A video developed jointly by the Organization for Security and Cooperation in Europe and the office of the Prosecutor General and recently released online shows what is at stake. A young man is studying hard over his books, when his friends invite him to go bowling. Drifting off into a reverie, he imagines himself having fun at the bowling alley, paying off examiners to compensate for his lack of study and then gradually achieving one success after another through kickbacks. In the end, however, he is caught in a sting laid by the honest police force and his once-proud parents can do nothing but sob pathetically as the young man has his day in the fair and transparent court.

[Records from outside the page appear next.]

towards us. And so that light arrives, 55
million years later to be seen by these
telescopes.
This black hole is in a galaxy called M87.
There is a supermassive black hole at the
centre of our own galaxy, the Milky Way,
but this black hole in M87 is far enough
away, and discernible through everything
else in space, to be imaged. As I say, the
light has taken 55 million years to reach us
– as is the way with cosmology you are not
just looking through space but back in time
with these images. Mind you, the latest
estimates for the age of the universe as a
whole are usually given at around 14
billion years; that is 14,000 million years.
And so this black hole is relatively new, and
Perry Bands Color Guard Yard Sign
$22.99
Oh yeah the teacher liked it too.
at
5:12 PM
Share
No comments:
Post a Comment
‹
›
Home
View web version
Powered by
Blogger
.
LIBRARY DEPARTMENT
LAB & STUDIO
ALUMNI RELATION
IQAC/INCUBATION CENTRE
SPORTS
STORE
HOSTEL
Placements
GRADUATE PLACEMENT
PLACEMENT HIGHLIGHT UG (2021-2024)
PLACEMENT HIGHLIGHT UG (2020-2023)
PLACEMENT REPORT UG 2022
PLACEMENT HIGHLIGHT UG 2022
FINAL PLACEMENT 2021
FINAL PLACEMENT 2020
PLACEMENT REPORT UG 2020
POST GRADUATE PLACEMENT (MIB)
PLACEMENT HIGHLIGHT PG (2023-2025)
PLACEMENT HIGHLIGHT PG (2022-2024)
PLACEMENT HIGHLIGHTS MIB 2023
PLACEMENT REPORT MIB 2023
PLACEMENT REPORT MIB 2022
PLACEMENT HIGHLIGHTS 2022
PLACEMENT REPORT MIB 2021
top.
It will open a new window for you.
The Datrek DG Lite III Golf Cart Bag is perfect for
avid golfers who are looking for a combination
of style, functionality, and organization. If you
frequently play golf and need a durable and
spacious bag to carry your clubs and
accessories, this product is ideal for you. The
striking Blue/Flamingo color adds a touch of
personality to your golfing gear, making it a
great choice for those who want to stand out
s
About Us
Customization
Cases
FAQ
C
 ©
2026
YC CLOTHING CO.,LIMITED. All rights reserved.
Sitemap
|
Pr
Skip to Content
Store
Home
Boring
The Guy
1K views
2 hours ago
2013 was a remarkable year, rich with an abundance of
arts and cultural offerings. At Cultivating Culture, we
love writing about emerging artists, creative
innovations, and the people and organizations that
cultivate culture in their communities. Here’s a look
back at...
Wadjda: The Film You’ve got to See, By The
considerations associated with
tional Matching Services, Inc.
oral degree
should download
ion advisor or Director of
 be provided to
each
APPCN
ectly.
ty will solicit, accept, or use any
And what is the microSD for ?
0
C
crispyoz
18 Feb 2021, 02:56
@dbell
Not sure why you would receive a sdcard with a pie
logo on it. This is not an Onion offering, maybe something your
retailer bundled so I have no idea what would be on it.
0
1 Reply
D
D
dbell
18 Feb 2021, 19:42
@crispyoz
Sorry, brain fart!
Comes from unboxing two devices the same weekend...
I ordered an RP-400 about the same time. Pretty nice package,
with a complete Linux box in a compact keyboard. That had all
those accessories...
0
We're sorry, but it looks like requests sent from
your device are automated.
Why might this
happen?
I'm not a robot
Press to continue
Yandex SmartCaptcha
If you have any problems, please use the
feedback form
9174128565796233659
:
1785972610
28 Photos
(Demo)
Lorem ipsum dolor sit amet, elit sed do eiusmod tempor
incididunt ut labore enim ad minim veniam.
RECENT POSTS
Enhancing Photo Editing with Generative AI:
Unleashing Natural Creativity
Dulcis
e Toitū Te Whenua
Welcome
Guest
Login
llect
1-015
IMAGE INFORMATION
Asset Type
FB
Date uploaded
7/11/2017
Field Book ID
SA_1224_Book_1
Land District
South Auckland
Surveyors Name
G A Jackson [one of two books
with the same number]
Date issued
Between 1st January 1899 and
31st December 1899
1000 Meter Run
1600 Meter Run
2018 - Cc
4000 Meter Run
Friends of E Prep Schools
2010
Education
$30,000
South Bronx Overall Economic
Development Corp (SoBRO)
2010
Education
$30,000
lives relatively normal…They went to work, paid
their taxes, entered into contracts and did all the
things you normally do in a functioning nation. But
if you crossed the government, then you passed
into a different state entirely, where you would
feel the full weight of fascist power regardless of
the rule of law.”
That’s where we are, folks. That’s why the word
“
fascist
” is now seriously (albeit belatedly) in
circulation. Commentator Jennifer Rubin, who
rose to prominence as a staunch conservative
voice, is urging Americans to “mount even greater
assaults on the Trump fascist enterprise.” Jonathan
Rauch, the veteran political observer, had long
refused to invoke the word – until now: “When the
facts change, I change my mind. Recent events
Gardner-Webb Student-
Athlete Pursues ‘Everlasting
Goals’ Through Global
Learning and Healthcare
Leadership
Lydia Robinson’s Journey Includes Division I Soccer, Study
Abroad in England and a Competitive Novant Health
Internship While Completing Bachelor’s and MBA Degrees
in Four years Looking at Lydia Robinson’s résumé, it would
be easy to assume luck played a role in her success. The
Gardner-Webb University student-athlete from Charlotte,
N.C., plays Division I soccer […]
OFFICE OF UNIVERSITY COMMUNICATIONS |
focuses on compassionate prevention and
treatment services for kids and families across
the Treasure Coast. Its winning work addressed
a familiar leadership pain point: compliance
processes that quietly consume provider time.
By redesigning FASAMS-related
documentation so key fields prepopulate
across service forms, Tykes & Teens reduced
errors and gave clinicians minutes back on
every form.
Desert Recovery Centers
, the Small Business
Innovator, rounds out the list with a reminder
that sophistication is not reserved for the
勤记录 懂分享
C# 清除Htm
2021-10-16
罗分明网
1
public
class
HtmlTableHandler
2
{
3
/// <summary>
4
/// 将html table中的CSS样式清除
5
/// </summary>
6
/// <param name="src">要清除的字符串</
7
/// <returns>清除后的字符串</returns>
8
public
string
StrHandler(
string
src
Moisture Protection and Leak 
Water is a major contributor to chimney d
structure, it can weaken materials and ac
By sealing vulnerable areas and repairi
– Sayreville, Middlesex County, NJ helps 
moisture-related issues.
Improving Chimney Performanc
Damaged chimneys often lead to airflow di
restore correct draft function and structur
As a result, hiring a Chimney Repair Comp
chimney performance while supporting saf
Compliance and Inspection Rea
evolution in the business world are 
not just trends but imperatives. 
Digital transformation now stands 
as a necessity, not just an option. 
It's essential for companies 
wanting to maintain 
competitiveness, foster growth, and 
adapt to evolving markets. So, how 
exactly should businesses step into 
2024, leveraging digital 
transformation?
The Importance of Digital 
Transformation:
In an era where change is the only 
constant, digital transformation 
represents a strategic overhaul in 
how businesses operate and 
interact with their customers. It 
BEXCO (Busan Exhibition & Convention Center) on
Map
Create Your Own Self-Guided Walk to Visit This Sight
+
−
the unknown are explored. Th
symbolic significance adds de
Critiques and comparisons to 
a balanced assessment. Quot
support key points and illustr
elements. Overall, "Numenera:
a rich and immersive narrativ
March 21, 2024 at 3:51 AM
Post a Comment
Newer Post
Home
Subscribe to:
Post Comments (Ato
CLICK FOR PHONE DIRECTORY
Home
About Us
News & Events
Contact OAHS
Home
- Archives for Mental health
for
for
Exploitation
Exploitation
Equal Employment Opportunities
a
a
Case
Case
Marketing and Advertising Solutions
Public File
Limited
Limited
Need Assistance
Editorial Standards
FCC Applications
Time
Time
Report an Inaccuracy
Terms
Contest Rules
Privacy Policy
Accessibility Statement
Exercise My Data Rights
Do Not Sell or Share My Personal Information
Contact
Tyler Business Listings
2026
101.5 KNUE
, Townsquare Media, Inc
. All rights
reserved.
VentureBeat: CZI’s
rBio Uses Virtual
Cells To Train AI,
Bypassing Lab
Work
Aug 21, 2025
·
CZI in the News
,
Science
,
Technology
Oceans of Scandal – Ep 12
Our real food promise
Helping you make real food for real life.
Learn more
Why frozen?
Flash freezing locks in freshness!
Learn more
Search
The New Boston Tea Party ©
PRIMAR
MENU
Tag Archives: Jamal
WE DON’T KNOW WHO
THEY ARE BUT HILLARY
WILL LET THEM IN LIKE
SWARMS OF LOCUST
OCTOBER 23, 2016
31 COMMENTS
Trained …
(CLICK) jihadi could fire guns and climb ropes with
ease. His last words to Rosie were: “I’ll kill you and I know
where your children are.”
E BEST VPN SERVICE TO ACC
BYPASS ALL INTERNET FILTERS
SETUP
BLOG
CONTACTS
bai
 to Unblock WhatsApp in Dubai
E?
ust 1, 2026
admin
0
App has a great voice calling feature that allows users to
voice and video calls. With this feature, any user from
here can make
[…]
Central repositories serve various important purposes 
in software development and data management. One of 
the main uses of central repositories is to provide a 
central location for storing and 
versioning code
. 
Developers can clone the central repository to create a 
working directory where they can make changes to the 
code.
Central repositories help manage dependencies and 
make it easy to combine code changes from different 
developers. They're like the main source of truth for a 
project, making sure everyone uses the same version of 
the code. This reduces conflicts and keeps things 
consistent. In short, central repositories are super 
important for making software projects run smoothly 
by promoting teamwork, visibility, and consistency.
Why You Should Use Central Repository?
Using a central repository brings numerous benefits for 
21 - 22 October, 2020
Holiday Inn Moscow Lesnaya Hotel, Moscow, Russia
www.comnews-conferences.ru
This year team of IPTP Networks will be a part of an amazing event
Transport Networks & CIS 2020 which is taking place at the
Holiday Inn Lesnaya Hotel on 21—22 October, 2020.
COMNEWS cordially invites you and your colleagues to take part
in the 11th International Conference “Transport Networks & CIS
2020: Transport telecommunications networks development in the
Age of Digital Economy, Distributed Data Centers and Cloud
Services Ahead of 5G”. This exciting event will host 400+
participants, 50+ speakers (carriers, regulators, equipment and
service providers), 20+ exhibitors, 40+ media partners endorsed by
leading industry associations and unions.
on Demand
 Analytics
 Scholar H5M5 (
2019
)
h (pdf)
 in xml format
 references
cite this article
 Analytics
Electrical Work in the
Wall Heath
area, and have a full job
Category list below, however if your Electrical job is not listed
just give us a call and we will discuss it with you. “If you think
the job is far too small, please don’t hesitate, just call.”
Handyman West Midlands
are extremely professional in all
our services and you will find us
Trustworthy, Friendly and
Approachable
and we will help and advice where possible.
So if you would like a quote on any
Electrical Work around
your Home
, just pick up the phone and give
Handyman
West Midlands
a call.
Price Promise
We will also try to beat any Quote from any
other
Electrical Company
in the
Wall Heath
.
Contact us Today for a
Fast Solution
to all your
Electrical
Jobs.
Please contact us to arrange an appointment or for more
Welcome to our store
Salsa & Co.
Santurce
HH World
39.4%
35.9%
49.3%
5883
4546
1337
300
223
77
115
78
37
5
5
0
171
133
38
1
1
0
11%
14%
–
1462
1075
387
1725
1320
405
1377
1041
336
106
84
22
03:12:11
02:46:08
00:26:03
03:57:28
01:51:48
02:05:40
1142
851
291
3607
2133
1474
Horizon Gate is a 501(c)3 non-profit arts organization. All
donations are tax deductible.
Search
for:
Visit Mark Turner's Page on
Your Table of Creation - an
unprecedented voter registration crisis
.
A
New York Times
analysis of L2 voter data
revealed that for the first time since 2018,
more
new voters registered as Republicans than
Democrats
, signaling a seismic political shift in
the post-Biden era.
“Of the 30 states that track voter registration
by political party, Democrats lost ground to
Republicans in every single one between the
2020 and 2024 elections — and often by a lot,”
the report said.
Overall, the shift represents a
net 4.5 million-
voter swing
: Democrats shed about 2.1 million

Snapping out of his waking nightmare, the hero resolves instead to continue studying. The moral of the lesson here appears not so much that bribery is bad in itself, but rather that you might be caught. That might be a nit-pick to far, however.
Turkmenistan is not interested in any OECD or Istanbul tomfoolery, so it is the president himself that has to take up the cudgels and proceed to bash officials over the head with them.
On February 1, Gurbanguly Berdymukhamedov took officials at the Trade and Foreign Economic Relations Ministry to task for serious shortcomings in their work.
While doing so, he fired the deputy head of the ministry, Resulmyrat Meredov. Berdymukhamedov didn’t spell out his motivations for doing so, but his follow-up remarks leave no room for misunderstanding.
The fight against corruption needs to be stepped and robust measures will be adopted against managers that allow violations, he said.
The phrases “serious shortcomings in work” and “step up fight against corruption” appear so regularly in tandem in state media reports that it is safe to conclude that the former is essentially a codeword for stealing — or corruption to use the technical term.
And there are a lot of “shortcomings in work” in Turkmenistan, if reports on the president’s weekly Cabinet meetings are anything to go by.